Was Cudmore snubbed from the film? Who really knows? But Tim Miller had this to say about returning to the Colossus we had seen in previous X-Men movies:

“We were never going to be able to keep Colossus as a secret. He was in the script that leaked and all that. I wasn’t actually sure, until we were standing there shooting it, that at some point Fox was going to say, ‘Hold on a second; we can’t put Colossus from our treasured X-Men franchise in this movie to be made fun of!’ But they did, and not only that, but also they let me change the look of him. As a fanboy I’ve always been like, ‘That dude with the shiny skin is not fucking Colossus.’ He should be this monstrous guy, and they actually let me make him seven-and-a-half feet tall.” (Empireonline.com)

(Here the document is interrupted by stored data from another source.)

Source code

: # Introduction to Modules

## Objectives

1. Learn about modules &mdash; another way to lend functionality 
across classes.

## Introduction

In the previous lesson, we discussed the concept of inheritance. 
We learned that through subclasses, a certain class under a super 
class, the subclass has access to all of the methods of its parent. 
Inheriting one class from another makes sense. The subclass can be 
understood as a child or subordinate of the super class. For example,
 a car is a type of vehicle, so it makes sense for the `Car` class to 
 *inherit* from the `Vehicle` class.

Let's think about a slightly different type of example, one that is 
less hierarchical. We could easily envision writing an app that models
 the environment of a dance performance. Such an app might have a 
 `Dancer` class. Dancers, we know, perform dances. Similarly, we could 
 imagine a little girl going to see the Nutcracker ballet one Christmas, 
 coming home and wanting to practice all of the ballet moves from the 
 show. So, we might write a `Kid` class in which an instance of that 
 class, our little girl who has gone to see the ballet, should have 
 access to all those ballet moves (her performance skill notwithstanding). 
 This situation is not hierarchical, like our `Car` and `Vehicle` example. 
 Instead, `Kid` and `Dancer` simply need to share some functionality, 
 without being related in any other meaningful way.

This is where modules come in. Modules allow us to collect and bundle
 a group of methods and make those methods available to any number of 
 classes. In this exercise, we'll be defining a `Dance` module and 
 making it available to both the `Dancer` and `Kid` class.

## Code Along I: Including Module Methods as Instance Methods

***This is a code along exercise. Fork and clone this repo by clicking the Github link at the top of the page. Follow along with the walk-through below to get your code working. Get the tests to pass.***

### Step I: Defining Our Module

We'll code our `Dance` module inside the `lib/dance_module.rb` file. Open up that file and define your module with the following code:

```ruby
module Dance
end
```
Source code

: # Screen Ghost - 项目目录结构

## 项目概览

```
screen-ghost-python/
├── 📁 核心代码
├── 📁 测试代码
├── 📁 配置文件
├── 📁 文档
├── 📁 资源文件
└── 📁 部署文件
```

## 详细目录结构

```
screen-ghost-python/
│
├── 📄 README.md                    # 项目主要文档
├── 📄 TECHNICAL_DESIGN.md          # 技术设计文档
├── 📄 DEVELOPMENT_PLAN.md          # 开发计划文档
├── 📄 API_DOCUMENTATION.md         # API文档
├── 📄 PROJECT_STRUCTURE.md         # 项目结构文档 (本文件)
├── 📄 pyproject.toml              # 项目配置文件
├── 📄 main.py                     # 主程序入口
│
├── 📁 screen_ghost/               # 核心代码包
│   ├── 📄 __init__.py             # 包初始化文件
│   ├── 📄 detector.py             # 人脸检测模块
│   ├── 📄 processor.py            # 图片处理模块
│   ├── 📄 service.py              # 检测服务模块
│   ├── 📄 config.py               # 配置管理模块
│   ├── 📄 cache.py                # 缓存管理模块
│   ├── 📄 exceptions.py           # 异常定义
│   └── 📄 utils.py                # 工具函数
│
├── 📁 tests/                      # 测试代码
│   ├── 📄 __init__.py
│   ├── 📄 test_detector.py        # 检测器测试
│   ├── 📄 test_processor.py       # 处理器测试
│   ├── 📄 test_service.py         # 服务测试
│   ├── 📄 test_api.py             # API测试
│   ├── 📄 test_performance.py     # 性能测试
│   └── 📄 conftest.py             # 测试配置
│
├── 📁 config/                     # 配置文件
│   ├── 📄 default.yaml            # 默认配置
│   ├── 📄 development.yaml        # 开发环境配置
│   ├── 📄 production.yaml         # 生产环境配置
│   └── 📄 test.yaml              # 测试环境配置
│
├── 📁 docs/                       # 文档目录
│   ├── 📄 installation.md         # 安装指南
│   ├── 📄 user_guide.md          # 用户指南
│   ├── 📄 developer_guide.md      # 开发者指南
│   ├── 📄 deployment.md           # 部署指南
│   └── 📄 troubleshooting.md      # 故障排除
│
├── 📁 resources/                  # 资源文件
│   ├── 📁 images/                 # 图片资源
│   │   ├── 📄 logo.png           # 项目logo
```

As for the other character helping, Negasonic Teenage Warhead, played by Brianna Hildebrand (First Girl I Loved, Annie Undocumented), we’re given a goth-like girl with a flippant and sarcastic attitude which works well against Colossus’s straight man sensibilities of graciousness and honor. NTW becomes Deadpool’s comic foil as his ascerbic wit is matched tit for tat.

And speaking of tits, it was a laugh out loud moment as the bad girl, Christina, aka Angel Dust, played with style and strong stoic grace by MMA fighter Gina Carrano, had a wardrobe malfunction while fighting Colossus. She looked and acted embarassed as Colossus pointed out (and turned his head away) while she gently put her breast back in her top while saying “Aww… that’s SO sweet!” before resuming to kick his ass. Angel Dust, who possesses superior strength as Colossus, had wonderful moments of pure and unadulterated ass-whooping.

The minutiae of moments that are visually stunning to this reviewer are the highway battle scenes and gunplay, leading up to Deadpool finding Ajax at a penultimate climax that brings down an old supercarrier docked at a port. With Vanessa taken as a hostage for leverage, Ajax and Deadpool have it out. NTW and Colossus take out the bad guys while Deadpool rescues his love and giving us an unexpected ending to Ajax that is quite logical and true to Deadpool.